# Interior door panels for 1966 GTO Question



## kgantzer (Jun 14, 2020)

I searched the forum, and could not find answers to some questions. My 1966 GTO (purchased about 5 years ago) came with door panels that had the GTO emblem embedded into the vinyl (aka dielectric). See attached pic of one of my doors. I really like the GTO emblems on the door panels. However, when I look at PUI and Legendary, none of their panels have this embedded area for the GTO emblem.

Question 1: Were the OEM original door panels for the GTO embedded with the GTO emblem (like in my pic), or were they simply attached w/o being embedded?

Question 2: I purchased some door panels (expecting them to have the indent in the vinyl for the emblem to be mounted). But they do not have an embedded area for the GTO emblem. Can these door panels be modified so that the emblems can be embedded? How? And if not, then how are the emblems to be mounted? 
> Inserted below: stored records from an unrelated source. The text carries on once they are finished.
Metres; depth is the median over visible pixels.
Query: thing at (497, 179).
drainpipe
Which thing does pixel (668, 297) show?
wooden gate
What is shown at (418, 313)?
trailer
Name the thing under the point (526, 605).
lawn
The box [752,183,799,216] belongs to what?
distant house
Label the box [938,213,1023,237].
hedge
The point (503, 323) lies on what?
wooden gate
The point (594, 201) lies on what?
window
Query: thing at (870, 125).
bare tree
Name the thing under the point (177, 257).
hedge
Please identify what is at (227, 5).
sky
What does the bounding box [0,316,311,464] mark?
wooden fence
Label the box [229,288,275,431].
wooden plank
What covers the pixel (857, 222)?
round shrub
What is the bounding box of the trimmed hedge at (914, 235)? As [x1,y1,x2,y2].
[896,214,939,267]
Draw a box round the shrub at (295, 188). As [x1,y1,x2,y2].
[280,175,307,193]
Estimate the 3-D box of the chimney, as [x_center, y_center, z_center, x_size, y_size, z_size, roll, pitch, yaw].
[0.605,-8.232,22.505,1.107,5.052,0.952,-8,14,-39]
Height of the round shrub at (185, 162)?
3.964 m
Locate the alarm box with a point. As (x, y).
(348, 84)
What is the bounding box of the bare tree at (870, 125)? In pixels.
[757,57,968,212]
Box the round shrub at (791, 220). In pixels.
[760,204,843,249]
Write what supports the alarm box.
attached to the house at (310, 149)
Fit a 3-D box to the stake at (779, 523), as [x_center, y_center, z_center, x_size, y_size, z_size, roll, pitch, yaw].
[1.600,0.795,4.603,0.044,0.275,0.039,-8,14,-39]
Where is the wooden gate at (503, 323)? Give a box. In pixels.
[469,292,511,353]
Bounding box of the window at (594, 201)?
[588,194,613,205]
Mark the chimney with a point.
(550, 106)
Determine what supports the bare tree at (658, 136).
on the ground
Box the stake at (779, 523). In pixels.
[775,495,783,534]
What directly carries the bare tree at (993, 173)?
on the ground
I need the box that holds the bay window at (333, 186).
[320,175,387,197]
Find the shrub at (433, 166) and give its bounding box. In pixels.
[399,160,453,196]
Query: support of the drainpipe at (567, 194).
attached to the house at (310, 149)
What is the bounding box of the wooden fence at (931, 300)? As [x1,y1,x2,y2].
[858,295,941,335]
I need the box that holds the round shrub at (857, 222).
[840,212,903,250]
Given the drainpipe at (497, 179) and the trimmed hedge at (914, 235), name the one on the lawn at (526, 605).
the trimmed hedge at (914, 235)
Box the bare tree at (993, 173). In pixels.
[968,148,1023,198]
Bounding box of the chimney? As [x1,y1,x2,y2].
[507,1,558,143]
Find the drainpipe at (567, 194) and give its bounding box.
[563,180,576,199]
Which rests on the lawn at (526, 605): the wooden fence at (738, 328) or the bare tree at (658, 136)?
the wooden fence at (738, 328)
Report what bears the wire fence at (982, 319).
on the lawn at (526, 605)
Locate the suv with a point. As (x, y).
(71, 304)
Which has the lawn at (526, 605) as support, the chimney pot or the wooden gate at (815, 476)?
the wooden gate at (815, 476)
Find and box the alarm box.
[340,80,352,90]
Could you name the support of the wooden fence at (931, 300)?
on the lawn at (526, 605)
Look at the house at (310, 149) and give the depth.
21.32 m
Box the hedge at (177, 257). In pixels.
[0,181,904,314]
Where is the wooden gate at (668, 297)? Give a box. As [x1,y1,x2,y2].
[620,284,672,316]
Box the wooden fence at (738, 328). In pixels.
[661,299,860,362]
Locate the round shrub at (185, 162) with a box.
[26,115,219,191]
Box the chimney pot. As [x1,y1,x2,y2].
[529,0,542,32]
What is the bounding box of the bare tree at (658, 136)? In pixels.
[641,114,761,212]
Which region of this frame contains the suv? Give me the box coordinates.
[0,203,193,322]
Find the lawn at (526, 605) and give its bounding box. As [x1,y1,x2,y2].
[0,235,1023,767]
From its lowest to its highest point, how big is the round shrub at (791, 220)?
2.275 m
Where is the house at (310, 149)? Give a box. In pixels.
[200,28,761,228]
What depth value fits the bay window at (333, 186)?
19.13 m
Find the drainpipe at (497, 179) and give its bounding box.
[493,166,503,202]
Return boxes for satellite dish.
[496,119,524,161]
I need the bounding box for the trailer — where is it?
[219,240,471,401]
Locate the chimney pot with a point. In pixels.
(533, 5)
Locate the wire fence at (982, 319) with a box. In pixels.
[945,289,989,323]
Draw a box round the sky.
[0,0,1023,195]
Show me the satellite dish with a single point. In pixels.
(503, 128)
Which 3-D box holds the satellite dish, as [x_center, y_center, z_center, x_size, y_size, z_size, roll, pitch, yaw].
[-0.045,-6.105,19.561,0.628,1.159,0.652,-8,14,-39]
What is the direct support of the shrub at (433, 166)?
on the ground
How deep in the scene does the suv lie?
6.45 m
Any details or links to other sources greatly appreciated. TIA.


----------



## GTOJUNIOR (Aug 7, 2011)

The OE panels on the '66 GTO and/or Lemans which used the same did not have a preformed indent for diecast emblems.
The pleats were also more pronounced "puffier" not a flat. 
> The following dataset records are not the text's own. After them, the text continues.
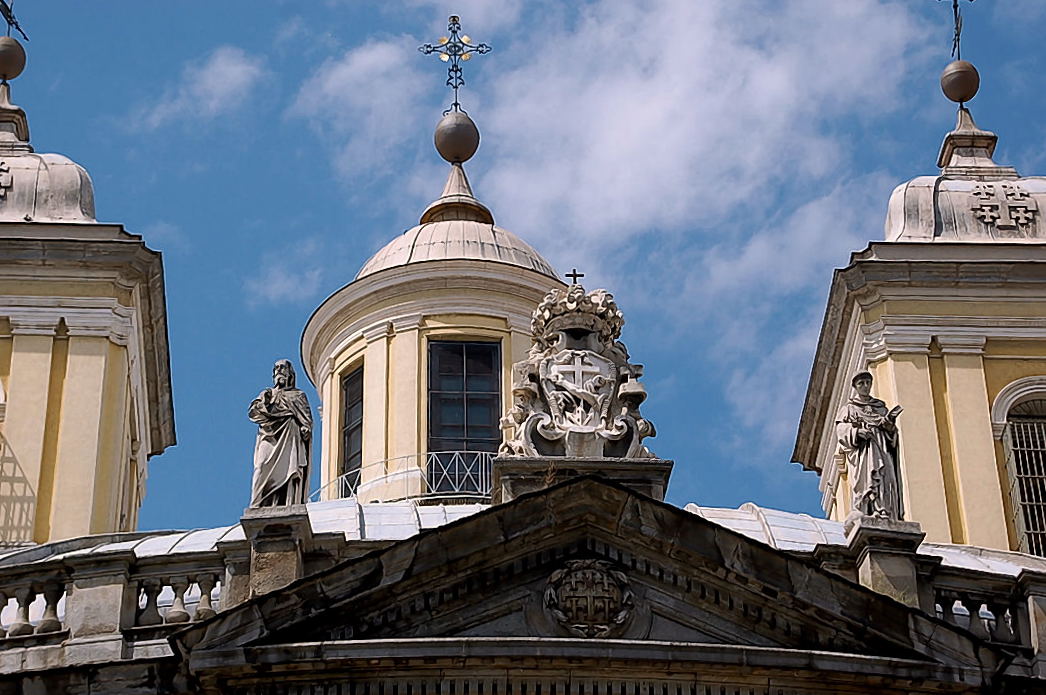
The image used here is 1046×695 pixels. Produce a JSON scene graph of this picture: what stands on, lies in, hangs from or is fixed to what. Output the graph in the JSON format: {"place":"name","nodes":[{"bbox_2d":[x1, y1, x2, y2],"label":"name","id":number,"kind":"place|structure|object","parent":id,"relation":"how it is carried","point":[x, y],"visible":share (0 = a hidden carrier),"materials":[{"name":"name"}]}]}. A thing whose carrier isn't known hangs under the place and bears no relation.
{"place":"outdoors","nodes":[
{"label":"outdoors","id":0,"kind":"place"},
{"bbox_2d":[135,45,265,128],"label":"cloud","id":1,"kind":"structure","parent":0,"point":[238,69],"materials":[{"name":"white"}]},
{"bbox_2d":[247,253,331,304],"label":"cloud","id":2,"kind":"structure","parent":0,"point":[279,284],"materials":[{"name":"white"}]},
{"bbox_2d":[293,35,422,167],"label":"cloud","id":3,"kind":"structure","parent":0,"point":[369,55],"materials":[{"name":"white"}]},
{"bbox_2d":[0,0,1045,544],"label":"sky","id":4,"kind":"structure","parent":0,"point":[275,126],"materials":[{"name":"blue"}]},
{"bbox_2d":[0,50,1045,694],"label":"church","id":5,"kind":"structure","parent":0,"point":[80,679],"materials":[{"name":"stone"}]},
{"bbox_2d":[0,51,176,548],"label":"bell tower","id":6,"kind":"structure","parent":5,"relation":"on","point":[117,371],"materials":[{"name":"yellow paint"}]},
{"bbox_2d":[0,158,13,196],"label":"cross","id":7,"kind":"object","parent":6,"relation":"attached to","point":[1,185],"visible":0.98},
{"bbox_2d":[0,35,26,81],"label":"ball","id":8,"kind":"object","parent":6,"relation":"on","point":[19,57],"visible":0.92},
{"bbox_2d":[0,0,29,41],"label":"weather vane","id":9,"kind":"object","parent":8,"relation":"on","point":[11,23],"visible":0.98,"materials":[{"name":"black metal"}]},
{"bbox_2d":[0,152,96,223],"label":"dome","id":10,"kind":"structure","parent":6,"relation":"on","point":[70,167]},
{"bbox_2d":[1,544,248,662],"label":"balustrade","id":11,"kind":"object","parent":5,"relation":"on","point":[209,592],"visible":0.59,"materials":[{"name":"grey stone"}]},
{"bbox_2d":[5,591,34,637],"label":"baluster","id":12,"kind":"object","parent":11,"relation":"on","point":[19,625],"visible":0.7,"materials":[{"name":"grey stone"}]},
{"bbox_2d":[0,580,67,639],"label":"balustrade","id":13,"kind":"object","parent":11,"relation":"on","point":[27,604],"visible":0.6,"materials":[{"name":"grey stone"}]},
{"bbox_2d":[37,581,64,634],"label":"baluster","id":14,"kind":"object","parent":11,"relation":"on","point":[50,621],"visible":0.7,"materials":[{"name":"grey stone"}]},
{"bbox_2d":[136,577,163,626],"label":"baluster","id":15,"kind":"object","parent":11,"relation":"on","point":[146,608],"visible":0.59,"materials":[{"name":"grey stone"}]},
{"bbox_2d":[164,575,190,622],"label":"baluster","id":16,"kind":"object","parent":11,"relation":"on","point":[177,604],"visible":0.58,"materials":[{"name":"grey stone"}]},
{"bbox_2d":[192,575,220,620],"label":"baluster","id":17,"kind":"object","parent":11,"relation":"on","point":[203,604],"visible":0.57,"materials":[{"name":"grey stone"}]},
{"bbox_2d":[240,507,311,599],"label":"stone pedestal","id":18,"kind":"object","parent":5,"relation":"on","point":[267,544],"visible":0.65,"materials":[{"name":"grey stone"}]},
{"bbox_2d":[249,358,314,509],"label":"statue","id":19,"kind":"object","parent":18,"relation":"on","point":[289,471],"visible":0.97,"materials":[{"name":"grey stone"}]},
{"bbox_2d":[300,153,567,501],"label":"dome","id":20,"kind":"structure","parent":5,"relation":"on","point":[369,357],"materials":[{"name":"yellow paint"}]},
{"bbox_2d":[338,363,363,487],"label":"window","id":21,"kind":"structure","parent":20,"relation":"in","point":[359,450],"materials":[{"name":"glass"}]},
{"bbox_2d":[313,450,494,504],"label":"railing","id":22,"kind":"object","parent":20,"relation":"attached to","point":[484,493],"visible":0.42,"materials":[{"name":"metal"}]},
{"bbox_2d":[433,109,478,163],"label":"ball","id":23,"kind":"object","parent":20,"relation":"on","point":[443,150],"visible":0.94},
{"bbox_2d":[419,15,492,113],"label":"cross","id":24,"kind":"object","parent":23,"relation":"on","point":[455,104],"visible":0.97,"materials":[{"name":"metal"}]},
{"bbox_2d":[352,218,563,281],"label":"dome","id":25,"kind":"structure","parent":20,"relation":"on","point":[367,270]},
{"bbox_2d":[427,338,502,476],"label":"window","id":26,"kind":"structure","parent":20,"relation":"in","point":[480,388],"materials":[{"name":"black glass"}]},
{"bbox_2d":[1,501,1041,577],"label":"roof","id":27,"kind":"structure","parent":5,"relation":"on","point":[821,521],"materials":[{"name":"metal"}]},
{"bbox_2d":[491,454,671,505],"label":"pedestal","id":28,"kind":"object","parent":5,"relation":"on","point":[520,489],"visible":0.33,"materials":[{"name":"grey stone"}]},
{"bbox_2d":[500,276,657,463],"label":"coat of arms","id":29,"kind":"object","parent":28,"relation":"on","point":[570,351],"visible":0.95},
{"bbox_2d":[564,269,583,286],"label":"cross","id":30,"kind":"object","parent":29,"relation":"on","point":[570,274],"visible":0.68,"materials":[{"name":"metal"}]},
{"bbox_2d":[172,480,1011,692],"label":"pediment","id":31,"kind":"structure","parent":5,"relation":"attached to","point":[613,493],"materials":[{"name":"stone"}]},
{"bbox_2d":[543,557,633,637],"label":"coat of arms","id":32,"kind":"object","parent":31,"relation":"attached to","point":[604,584],"visible":0.97},
{"bbox_2d":[847,518,923,608],"label":"stone pedestal","id":33,"kind":"object","parent":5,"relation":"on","point":[870,556],"visible":0.64,"materials":[{"name":"grey stone"}]},
{"bbox_2d":[837,371,904,523],"label":"statue","id":34,"kind":"object","parent":33,"relation":"on","point":[864,440],"visible":0.96,"materials":[{"name":"stone"}]},
{"bbox_2d":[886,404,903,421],"label":"book","id":35,"kind":"object","parent":34,"relation":"in","point":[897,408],"visible":0.58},
{"bbox_2d":[792,68,1045,553],"label":"bell tower","id":36,"kind":"structure","parent":5,"relation":"on","point":[981,422],"materials":[{"name":"yellow paint"}]},
{"bbox_2d":[940,59,979,103],"label":"ball","id":37,"kind":"object","parent":36,"relation":"on","point":[950,96],"visible":0.93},
{"bbox_2d":[935,0,970,57],"label":"weather vane","id":38,"kind":"object","parent":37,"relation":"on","point":[954,7],"visible":0.97,"materials":[{"name":"black metal"}]},
{"bbox_2d":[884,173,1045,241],"label":"dome","id":39,"kind":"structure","parent":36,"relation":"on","point":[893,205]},
{"bbox_2d":[970,182,1034,230],"label":"cross","id":40,"kind":"object","parent":36,"relation":"attached to","point":[1020,221],"visible":0.98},
{"bbox_2d":[992,378,1045,556],"label":"window","id":41,"kind":"structure","parent":36,"relation":"in","point":[1040,503],"materials":[{"name":"black metal"}]},
{"bbox_2d":[917,560,1044,657],"label":"balustrade","id":42,"kind":"object","parent":5,"relation":"on","point":[944,612],"visible":0.52,"materials":[{"name":"grey stone"}]},
{"bbox_2d":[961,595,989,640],"label":"baluster","id":43,"kind":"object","parent":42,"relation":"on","point":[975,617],"visible":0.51,"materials":[{"name":"grey stone"}]},
{"bbox_2d":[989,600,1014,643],"label":"baluster","id":44,"kind":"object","parent":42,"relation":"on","point":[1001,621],"visible":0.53,"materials":[{"name":"grey stone"}]},
{"bbox_2d":[293,0,945,453],"label":"cloud","id":45,"kind":"structure","parent":0,"point":[649,108],"materials":[{"name":"white"}]}
]}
FWIW here are a few close-ups of my OE panels in my lemans for reference.


----------



## kgantzer (Jun 14, 2020)

GTOJUNIOR said:


> The OE panels on the '66 GTO and/or Lemans which used the same did not have a preformed indent for diecast emblems.
> The pleats were also more pronounced "puffier" not a flat.
> 
> FWIW here are a few close-ups of my OE panels in my lemans for reference.
> ...


Thanks. Helpful.


----------